ElasticSearch

ElasticSearch Droplet 1-Click allows you to create a fully configured and ready-to-use instance of ElasticSearch in a matter of a minute.

If you’re looking to deploy ELK (Elastic, Logstash & Kibana) check out the DigitalOcean ELK Blueprint. Blueprints are Terraform based deployments that allow you to spin up multiple resources at once on DigitalOcean.

Software Included

Package Version License
ElasticSearch Latest ELv2

Creating an App using the Control Panel

Click the Deploy to DigitalOcean button to create a Droplet based on this 1-Click App. If you aren’t logged in, this link will prompt you to log in with your DigitalOcean account.

Deploy to DO

Creating an App using the API

In addition to creating a Droplet from the ElasticSearch 1-Click App using the control panel, you can also use the DigitalOcean API. As an example, to create a 4GB ElasticSearch Droplet in the SFO2 region, you can use the following curl command. You need to either save your API access token) to an environment variable or substitute it in the command below.

curl -X POST -H 'Content-Type: application/json' \
         -H 'Authorization: Bearer '$TOKEN'' -d \
        '{"name":"choose_a_name","region":"sfo2","size":"s-2vcpu-4gb","image": "elasticsearch"}' \
        "https://api.digitalocean.com/v2/droplets"

Getting Started After Deploying ElasticSearch

On your first SSH login to the droplet or launch of the Droplet console of your ElasticSearch Droplet 1-Click, you will be greeted by the ElasticSearch Droplet 1-Click Message-Of-The-Day (MOTD).

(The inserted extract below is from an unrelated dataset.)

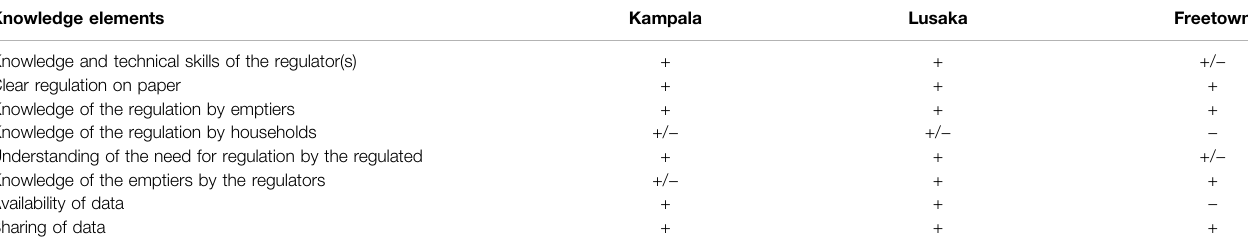
TABLE 4 | Barriers and enablers for knowledge from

MOTD includes useful information such as credentials for the elastic superuser, and credentials for the kibana and the logstash users as well as Kibana enrollment token.

If the MOTD is inaccessible, you can always retrieve credentials by reading the digitalocean_passwords file:

$ cat /root/.digitalocean_passwords

After you have created ElasticSearch Droplet 1-Click, give it a few minutes to start all the services.

To test your ElasticSearch Droplet 1-Click, use the ping command provided at the bottom of the MOTD:

motd ping command

If, after using the ping command, you see a JSON response with a tagline “You Know, for Search”, your ElasticSearch is operational and ready to accept payloads:

ping command success

Getting started with ElasticSearch

If it is your first time with ElasticSearch, we recommend the official ElasticSearch How to guide to getting started with basic configuration.

Keep in mind that ElasticSearch Droplet comes with XPACK security enabled and XPACK HTTP/TRANSPORT encryption enabled. By default it ships self-signed SSL certificate, which is enough for development and testing. If you wish to properly secure your ElasticSearch 1-Click with a CA certificate, follow this guide.

Droplet Summary

  • UFW firewall allows only SSH (port 22, rate limited), and 9200 (ElasticSearch) access.
  • XPACK security enabled. Random passwords are generated for elastic, kibana, and logstash_system users

An enrollment token is generated for easy Kibana setup.

  • Generated passwords can be found in /root/.digitalocean_password.
  • ElasticSearch is installed as an APT package
  • To check the status of the ElasticSearch, use:
$ systemctl status elasticsearch.service
  • ElasticSearch is listening to 0.0.0.0 by default.